Logistic Regression – Meaningful Coefficients

Why Logistic Regression

Today I will talk about logistic regression, a method that allows us to use some of the useful features of linear regression to fit models that predict binary outcomes: $1$ vs. $0$, “success” vs. “failure”, “result present” vs. “result absent”.

Just by itself linear regression is not adequate for this sort of thing as it doesn’t place any restrictions on the range of the response variable and we could end up with values far greater than $1$ or far below $0$. We could discard anything we know about linear regression and use an altogether different approach to build a model that would, on the basis of a group of explanatory variables, predict our response variable. Indeed there are a number of such approaches: trees, forests, SVMs, etc. However, linear regression is such a simple but powerful technique with so many great things about it – it would be really good if we could somehow harness its power to build binary predictive models. And logistic regression is the method that allows us to do just that.

What Logistic Regression Is and How It Works

We are trying to build a model that would predict a binary outcome.  In other words the model would accept as inputs a number of explanatory variables and would output the response variable $y$ that takes on values $1$ or $0$. How can we combine our explanatory variables into an expression that would be simple (ideally a linear combination), produce a binary outcome, and allow for an intuitive interpretation of various components and coefficients within that expression?

First of all let’s note that we can be flexible and instead of requiring the outcome variable $y$ to strictly take on values $1$ or $0$, allow it to take any value between $1$ and $0$ and then use some kind of a threshold $b \in \left[0,1\right]$ such that whenever $b < y < 1$, we interpret it as $1$ and whenever $0 < y < b$ we interpret it as $0$.  A convenient way to think of it is that $y$ becomes a probability, so that if it is close to $1$ we predict $1$, and if close to $0$ we predict $0$.  In this case, a natural candidate for the threshold is $0.5$.

Secondly let’s see how we can convert a linear combination of explanatory variables into a $y \in \left[0,1\right]$ outcome.

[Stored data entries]

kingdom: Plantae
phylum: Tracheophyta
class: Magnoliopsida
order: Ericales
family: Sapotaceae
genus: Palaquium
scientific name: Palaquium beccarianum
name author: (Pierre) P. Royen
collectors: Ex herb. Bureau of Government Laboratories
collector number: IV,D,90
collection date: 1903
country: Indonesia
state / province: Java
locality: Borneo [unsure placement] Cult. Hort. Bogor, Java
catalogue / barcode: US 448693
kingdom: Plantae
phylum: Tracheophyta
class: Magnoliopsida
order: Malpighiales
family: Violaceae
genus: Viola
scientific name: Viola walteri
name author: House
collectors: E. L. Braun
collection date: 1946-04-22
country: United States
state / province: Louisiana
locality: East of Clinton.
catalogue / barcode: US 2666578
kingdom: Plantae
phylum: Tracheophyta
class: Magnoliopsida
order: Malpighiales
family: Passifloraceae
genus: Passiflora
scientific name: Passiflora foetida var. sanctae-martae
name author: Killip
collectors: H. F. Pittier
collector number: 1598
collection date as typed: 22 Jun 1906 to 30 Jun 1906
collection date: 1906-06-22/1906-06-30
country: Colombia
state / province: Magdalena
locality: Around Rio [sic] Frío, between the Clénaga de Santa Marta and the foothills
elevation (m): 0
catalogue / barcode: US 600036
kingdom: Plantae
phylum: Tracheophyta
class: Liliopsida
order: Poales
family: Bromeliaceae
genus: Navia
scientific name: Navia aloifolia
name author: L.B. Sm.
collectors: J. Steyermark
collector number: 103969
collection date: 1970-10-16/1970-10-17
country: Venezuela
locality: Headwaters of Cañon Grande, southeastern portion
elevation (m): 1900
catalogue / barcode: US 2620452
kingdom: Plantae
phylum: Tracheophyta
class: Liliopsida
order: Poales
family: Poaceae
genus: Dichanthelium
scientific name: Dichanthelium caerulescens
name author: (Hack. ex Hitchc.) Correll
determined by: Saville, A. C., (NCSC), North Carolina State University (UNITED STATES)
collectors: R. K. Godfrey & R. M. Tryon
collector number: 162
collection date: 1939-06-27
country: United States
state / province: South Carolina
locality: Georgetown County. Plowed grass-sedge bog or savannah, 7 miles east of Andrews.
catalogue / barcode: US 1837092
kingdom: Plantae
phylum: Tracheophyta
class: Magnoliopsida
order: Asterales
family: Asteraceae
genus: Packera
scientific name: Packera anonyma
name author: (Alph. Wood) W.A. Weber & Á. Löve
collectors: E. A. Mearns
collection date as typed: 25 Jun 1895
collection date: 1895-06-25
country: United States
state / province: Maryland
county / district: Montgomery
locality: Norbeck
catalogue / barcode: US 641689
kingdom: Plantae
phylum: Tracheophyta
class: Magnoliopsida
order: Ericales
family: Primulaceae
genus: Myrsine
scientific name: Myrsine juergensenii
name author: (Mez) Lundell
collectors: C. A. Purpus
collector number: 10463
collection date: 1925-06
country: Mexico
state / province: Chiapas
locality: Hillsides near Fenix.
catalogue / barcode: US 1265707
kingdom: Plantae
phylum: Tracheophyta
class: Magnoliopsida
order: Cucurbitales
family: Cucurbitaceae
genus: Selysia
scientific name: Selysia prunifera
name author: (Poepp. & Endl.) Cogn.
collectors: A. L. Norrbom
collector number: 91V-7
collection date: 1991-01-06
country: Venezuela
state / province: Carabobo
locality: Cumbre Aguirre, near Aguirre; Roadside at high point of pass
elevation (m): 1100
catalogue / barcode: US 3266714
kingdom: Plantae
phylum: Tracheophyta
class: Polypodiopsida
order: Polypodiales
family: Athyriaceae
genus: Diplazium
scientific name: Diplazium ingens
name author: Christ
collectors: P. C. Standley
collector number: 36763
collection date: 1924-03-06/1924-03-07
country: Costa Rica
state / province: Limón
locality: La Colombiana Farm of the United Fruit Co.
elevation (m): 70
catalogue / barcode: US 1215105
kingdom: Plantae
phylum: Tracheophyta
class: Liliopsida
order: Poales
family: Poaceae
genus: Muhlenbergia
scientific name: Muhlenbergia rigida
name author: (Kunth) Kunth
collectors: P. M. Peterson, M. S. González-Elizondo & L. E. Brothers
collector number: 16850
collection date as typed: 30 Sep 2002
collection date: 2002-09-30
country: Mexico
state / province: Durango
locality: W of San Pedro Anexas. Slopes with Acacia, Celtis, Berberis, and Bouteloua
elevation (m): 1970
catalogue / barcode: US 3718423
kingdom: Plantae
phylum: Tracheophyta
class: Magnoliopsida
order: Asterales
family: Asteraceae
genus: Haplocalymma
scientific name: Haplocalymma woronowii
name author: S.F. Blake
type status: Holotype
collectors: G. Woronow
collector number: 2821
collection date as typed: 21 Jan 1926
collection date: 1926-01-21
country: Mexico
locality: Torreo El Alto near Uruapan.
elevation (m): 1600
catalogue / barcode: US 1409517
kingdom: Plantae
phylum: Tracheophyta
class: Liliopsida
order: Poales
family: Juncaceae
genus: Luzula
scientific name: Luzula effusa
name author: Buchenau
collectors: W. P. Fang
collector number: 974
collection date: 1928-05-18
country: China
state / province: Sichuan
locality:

EXERCISE INSTRUCTIONS:
**1)** Answer these questions using the logistic regression passage:
(a) According to the passage, why is linear regression by itself not adequate for predicting binary outcomes?
(b) Which alternative approaches does the passage name for building such a model?
(c) What value does the passage give as a natural candidate for the threshold?
**2)** Copy the logistic regression passage from "First of all" up to and including "threshold is $0.5$.".
This listing has no connection to the logistic regression passage.

EXERCISE ANSWERS:
**1)**
(a) It doesn't place any restrictions on the range of the response variable, so values could end up far greater than 1 or far below 0.
(b) Trees, forests and SVMs.
(c) 0.5.

**2)**
First of all let’s note that we can be flexible and instead of requiring the outcome variable $y$ to strictly take on values $1$ or $0$, allow it to take any value between $1$ and $0$ and then use some kind of a threshold $b \in \left[0,1\right]$ such that whenever $b < y < 1$, we interpret it as $1$ and whenever $0 < y < b$ we interpret it as $0$.  A convenient way to think of it is that $y$ becomes a probability, so that if it is close to $1$ we predict $1$, and if close to $0$ we predict $0$.  In this case, a natural candidate for the threshold is $0.5$.